/* Copyright (C) 2003, 2004
National Institute of Advanced Industrial Science and Technology (AIST)
Registration Number H15PRO112
See the end for copying conditions. */
/***en
@page mdbFLT Font Layout Table
@section flt-description DESCRIPTION
For simple scripts, the rendering engine converts character codes into glyph
codes one by one by consulting the encoding of each selected font.
But, to render text that requires complicated layout (e.g. Thai and
Indic scripts), one to one conversion is not sufficient. A sequence
of characters may have to be drawn as a single ligature. Some
glyphs may have to be drawn at 2-dimensionally shifted positions.
To handle those complicated scripts, the m17n library uses Font Layout
Tables (FLTs for short). The FLT driver interprets an FLT and
converts a character sequence into a glyph sequence that is ready to
be passed to the rendering engine.
An FLT can contain information to extract a grapheme cluster from a
character sequence and to reorder the characters in the cluster, in
addition to information found in OpenType Layout Tables (CMAP, GSUB,
and GPOS).
An FLT is a cascade of one or more conversion stages. In each stage, a
sequence is converted into another sequence to be read in the
next stage. The length of sequences may differ from stage to
stage.

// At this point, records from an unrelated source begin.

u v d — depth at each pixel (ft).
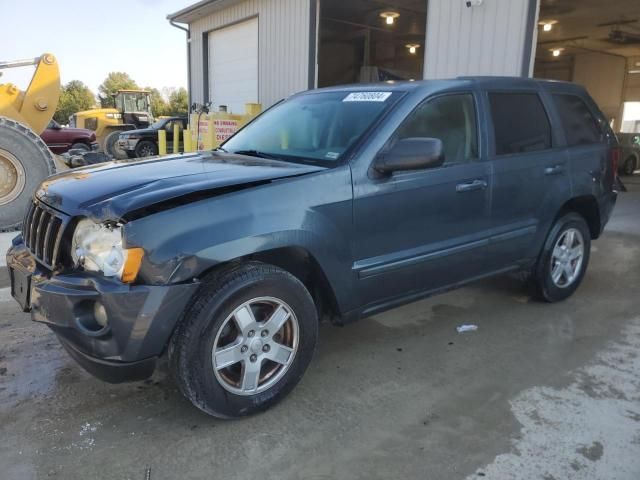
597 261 20.40
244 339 9.16
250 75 47.26
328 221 9.87
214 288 8.75
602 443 8.87
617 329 13.74
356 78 71.72
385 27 59.11
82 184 9.64
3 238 22.26
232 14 48.11
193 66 56.08
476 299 15.89
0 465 8.24
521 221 13.75
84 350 8.45
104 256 8.35
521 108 13.88
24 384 10.68
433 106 11.81
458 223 12.19
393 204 10.85
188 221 8.44
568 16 49.78
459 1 29.04
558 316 14.60
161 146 52.80
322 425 9.40
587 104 16.20
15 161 23.40
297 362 9.93
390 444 8.86
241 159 11.41
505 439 8.98
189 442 8.88
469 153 12.46
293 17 40.75
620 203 35.63
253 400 9.41
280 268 9.66
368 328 13.70
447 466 8.31
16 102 29.04
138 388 10.60
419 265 11.55
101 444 8.80
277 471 8.20
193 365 8.63
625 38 59.36
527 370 11.46
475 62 28.76
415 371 11.41
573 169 14.87
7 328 13.38
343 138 11.10
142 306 8.11
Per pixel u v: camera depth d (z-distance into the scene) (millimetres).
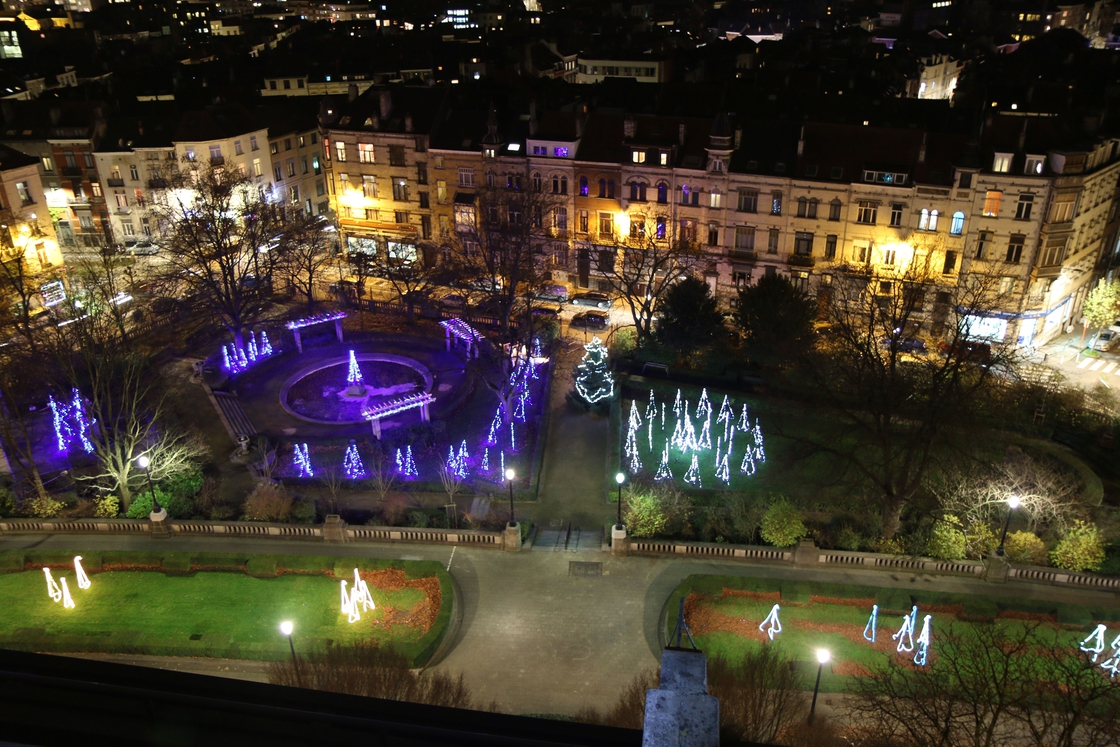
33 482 59281
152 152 102312
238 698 6605
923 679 35750
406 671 37719
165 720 6410
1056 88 96062
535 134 92125
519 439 66375
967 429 50656
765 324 69875
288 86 147625
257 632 45062
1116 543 50125
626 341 79812
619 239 90750
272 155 110438
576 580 49406
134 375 69188
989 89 102750
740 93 101500
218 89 123125
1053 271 76875
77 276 89250
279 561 49656
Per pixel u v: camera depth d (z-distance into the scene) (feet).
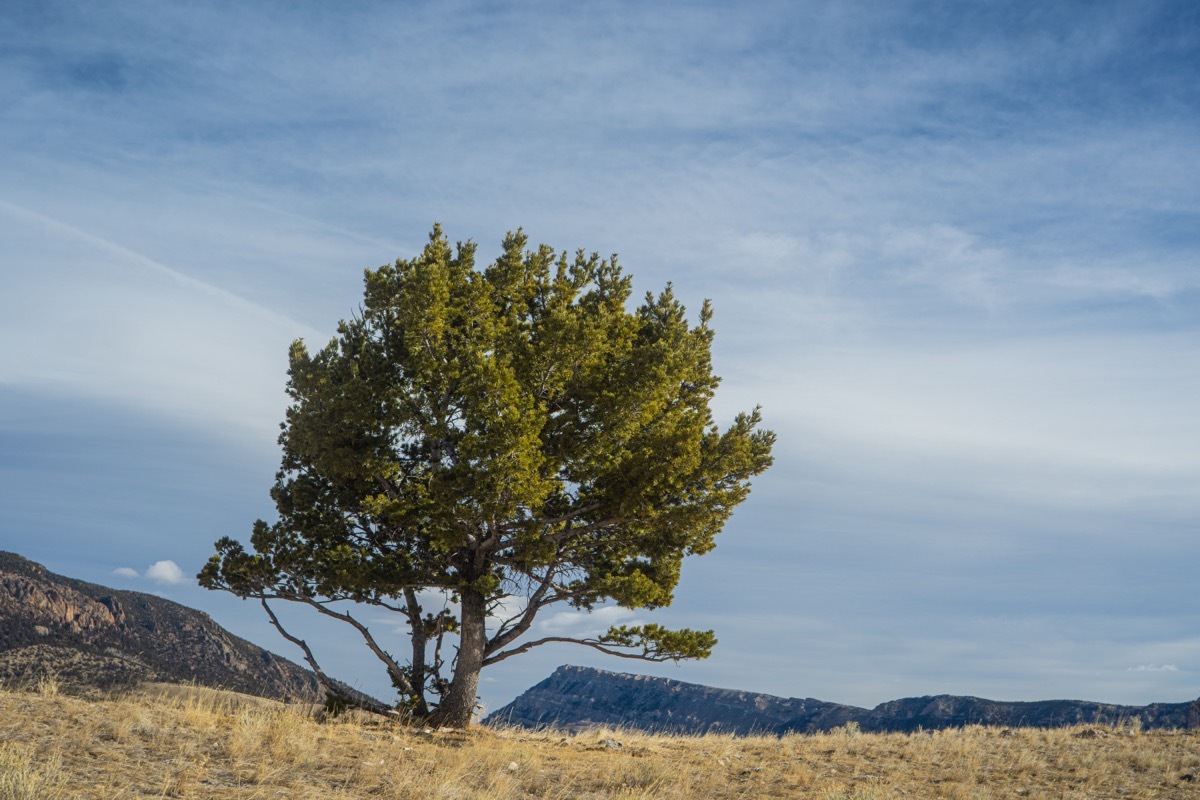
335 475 77.77
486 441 68.95
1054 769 66.28
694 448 75.20
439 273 73.00
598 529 81.82
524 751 60.29
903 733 86.17
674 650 79.00
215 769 39.50
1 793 29.86
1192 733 82.69
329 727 57.77
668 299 88.89
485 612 77.41
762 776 59.21
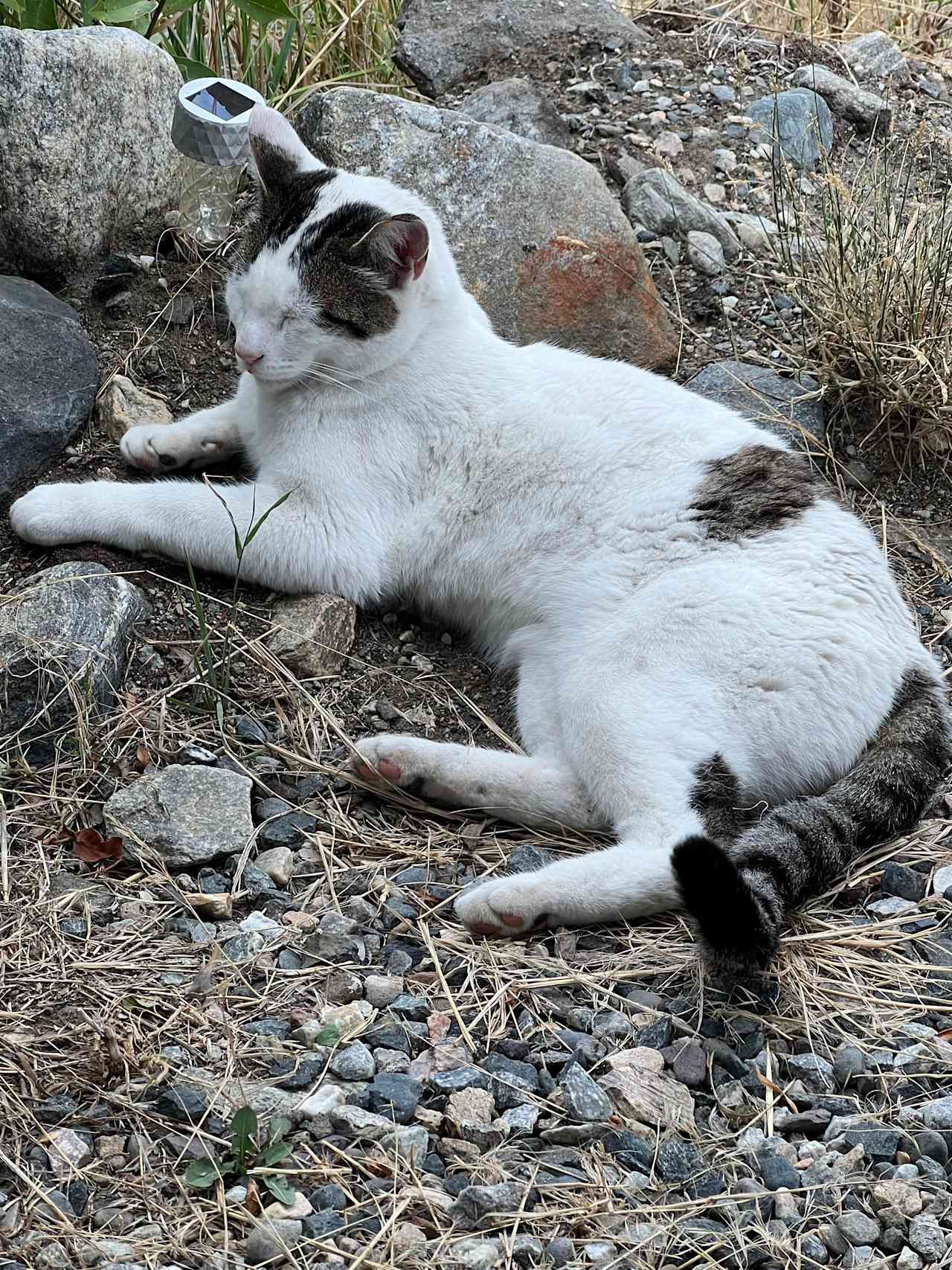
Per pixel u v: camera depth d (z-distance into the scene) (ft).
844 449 7.43
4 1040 5.83
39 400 6.85
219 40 8.36
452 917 6.23
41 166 7.02
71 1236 5.58
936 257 7.46
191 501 6.67
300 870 6.28
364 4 8.72
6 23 7.60
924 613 7.05
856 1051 5.98
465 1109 5.81
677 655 6.39
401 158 7.55
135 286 7.23
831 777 6.46
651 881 6.19
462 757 6.42
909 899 6.32
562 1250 5.64
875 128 8.40
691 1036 6.00
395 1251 5.61
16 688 6.39
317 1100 5.79
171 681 6.57
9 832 6.25
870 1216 5.73
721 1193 5.75
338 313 6.58
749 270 7.79
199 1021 5.92
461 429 6.72
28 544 6.72
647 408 6.70
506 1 8.50
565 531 6.63
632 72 8.39
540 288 7.45
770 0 9.37
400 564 6.77
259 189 7.25
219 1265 5.57
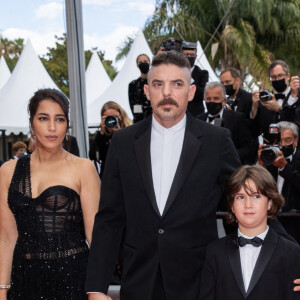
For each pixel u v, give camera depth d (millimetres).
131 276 2131
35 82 10250
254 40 16891
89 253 2205
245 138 4281
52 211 2223
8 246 2324
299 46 17766
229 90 4945
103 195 2225
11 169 2334
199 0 17344
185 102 2096
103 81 13359
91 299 2137
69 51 4594
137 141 2164
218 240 2160
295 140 3592
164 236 2061
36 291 2199
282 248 2102
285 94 4695
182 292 2068
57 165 2314
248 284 2111
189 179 2078
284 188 3504
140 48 10945
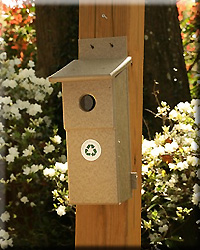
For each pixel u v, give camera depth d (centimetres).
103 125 313
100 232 338
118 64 317
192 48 729
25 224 584
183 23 733
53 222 576
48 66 635
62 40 632
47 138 596
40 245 570
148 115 588
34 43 688
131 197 340
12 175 559
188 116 521
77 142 321
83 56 335
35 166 544
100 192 319
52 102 611
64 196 499
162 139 508
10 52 682
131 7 333
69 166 323
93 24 334
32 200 584
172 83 605
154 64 603
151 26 612
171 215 549
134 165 345
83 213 339
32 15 708
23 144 568
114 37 331
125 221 336
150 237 512
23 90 600
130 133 341
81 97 317
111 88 311
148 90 596
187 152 503
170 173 539
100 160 318
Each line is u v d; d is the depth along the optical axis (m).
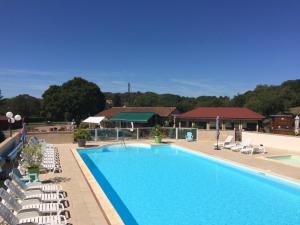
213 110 53.12
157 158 24.69
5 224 8.37
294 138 25.38
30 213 8.81
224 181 17.36
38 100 93.25
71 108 80.62
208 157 23.23
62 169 17.11
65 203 11.16
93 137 31.36
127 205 13.21
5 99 99.81
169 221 11.45
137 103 96.62
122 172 19.55
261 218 11.77
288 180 15.45
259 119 47.41
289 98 75.19
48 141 29.38
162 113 59.62
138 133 33.19
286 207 13.01
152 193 14.96
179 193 14.95
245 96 83.38
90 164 22.12
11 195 9.90
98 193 12.09
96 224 9.29
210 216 11.94
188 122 53.84
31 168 13.73
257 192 15.17
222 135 32.78
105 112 68.25
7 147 19.95
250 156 22.61
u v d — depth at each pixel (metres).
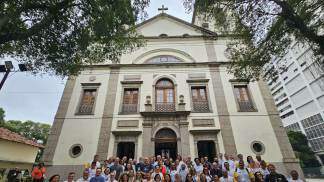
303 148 37.59
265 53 9.28
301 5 7.79
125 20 10.13
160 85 15.36
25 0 8.05
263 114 13.80
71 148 12.87
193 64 15.86
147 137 13.10
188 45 17.16
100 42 10.49
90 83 15.28
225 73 15.47
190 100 14.42
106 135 13.27
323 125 38.59
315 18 7.79
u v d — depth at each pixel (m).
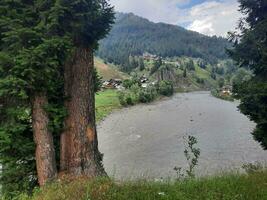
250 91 14.04
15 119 11.30
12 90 10.34
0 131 10.98
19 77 10.23
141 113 69.88
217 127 48.50
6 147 11.00
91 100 12.06
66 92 11.97
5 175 11.65
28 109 11.91
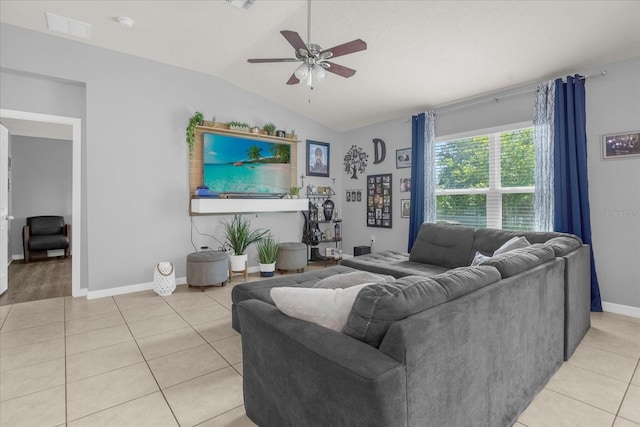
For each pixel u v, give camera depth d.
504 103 4.10
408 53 3.65
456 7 2.91
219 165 4.78
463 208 4.59
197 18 3.41
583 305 2.77
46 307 3.56
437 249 3.71
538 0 2.68
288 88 4.95
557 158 3.52
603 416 1.78
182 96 4.49
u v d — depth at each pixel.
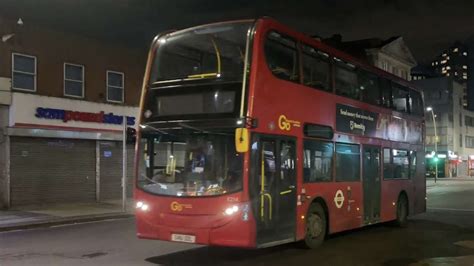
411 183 16.94
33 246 11.98
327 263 9.91
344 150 12.65
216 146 9.27
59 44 22.70
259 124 9.31
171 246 11.78
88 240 12.91
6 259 10.23
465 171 95.56
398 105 16.28
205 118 9.38
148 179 9.74
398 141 16.03
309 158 11.09
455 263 10.06
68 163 22.91
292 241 10.43
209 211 9.03
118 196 25.22
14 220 17.16
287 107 10.28
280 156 10.04
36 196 21.59
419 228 15.93
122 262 9.88
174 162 9.56
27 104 21.19
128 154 25.84
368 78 14.26
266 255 10.67
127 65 25.89
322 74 11.84
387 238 13.52
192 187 9.27
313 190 11.16
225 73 9.47
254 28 9.52
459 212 21.75
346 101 12.81
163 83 10.02
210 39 9.89
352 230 15.28
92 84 24.11
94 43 24.25
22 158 21.12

Each element in a sequence has the following integer attributes.
- code
In the first conversion stage, this is the character code in the
original character sequence. In the last stage, it is the glyph code
passed to the rendering engine. In other cases, it is an intermediate
glyph code.
- category
This is the category code defined in the @c CATEGORY-TABLE
of the current stage.
- combining-spec
If nonzero, it specifies how to combine this (intermediate) glyph
with the previous one.
- left-padding-flag
If nonzero, it instructs the rendering function to insert a padding
space before this (intermediate) glyph so that the glyph does not
overlap with the previous one.
- right-padding-flag
If nonzero, it instructs the rendering function to insert a padding
space after this (intermediate) glyph so that the glyph does not
overlap with the next one.
When the layout engine draws text, it at first determines a font and
an FLT for each character in the text. For each subsequence of
characters that use use the same font and FLT, the layout engine
generates an intermediate glyph sequence from the character
subsequence. Each element in the intermediate glyph sequence
has the corresponding character code as the code attribute and zeroes
for other attributes. This sequence is processed in the
first stage of FLT as the current @e run (substring).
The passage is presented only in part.